• [Instructions for the task]: In the material below, set out the lines as a numbered list, starting at the line containing "elevation (m): 1000" and ending at the line containing "country: St. Christopher-Nevis", both included. Leave out blank lines.

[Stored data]
--- start ---
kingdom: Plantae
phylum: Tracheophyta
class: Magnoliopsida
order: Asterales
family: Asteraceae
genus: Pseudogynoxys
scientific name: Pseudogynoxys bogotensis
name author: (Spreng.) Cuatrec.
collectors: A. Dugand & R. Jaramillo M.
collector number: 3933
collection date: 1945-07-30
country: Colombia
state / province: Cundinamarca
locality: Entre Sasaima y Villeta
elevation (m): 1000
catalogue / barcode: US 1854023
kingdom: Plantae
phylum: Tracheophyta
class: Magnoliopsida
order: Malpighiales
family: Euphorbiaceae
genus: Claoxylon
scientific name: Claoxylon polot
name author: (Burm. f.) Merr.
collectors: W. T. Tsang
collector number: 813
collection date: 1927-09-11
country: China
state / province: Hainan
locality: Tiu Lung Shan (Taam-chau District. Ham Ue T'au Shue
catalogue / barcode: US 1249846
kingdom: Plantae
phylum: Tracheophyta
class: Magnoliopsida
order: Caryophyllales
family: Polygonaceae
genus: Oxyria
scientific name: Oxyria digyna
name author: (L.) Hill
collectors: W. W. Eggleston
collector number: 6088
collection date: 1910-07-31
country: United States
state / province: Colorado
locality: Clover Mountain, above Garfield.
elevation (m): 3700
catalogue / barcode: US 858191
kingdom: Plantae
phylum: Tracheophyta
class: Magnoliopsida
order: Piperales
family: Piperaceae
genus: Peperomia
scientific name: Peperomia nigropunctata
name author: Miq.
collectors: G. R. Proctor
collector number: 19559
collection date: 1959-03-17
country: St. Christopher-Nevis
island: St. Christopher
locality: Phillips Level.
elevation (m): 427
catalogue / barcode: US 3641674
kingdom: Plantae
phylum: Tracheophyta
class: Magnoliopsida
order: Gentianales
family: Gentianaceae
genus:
--- end ---
• [Result of the task]:
1. elevation (m): 1000
2. catalogue / barcode: US 1854023
3. kingdom: Plantae
4. phylum: Tracheophyta
5. class: Magnoliopsida
6. order: Malpighiales
7. family: Euphorbiaceae
8. genus: Claoxylon
9. scientific name: Claoxylon polot
10. name author: (Burm. f.) Merr.
11. collectors: W. T. Tsang
12. collector number: 813
13. collection date: 1927-09-11
14. country: China
15. state / province: Hainan
16. locality: Tiu Lung Shan (Taam-chau District. Ham Ue T'au Shue
17. catalogue / barcode: US 1249846
18. kingdom: Plantae
19. phylum: Tracheophyta
20. class: Magnoliopsida
21. order: Caryophyllales
22. family: Polygonaceae
23. genus: Oxyria
24. scientific name: Oxyria digyna
25. name author: (L.) Hill
26. collectors: W. W. Eggleston
27. collector number: 6088
28. collection date: 1910-07-31
29. country: United States
30. state / province: Colorado
31. locality: Clover Mountain, above Garfield.
32. elevation (m): 3700
33. catalogue / barcode: US 858191
34. kingdom: Plantae
35. phylum: Tracheophyta
36. class: Magnoliopsida
37. order: Piperales
38. family: Piperaceae
39. genus: Peperomia
40. scientific name: Peperomia nigropunctata
41. name author: Miq.
42. collectors: G. R. Proctor
43. collector number: 19559
44. collection date: 1959-03-17
45. country: St. Christopher-Nevis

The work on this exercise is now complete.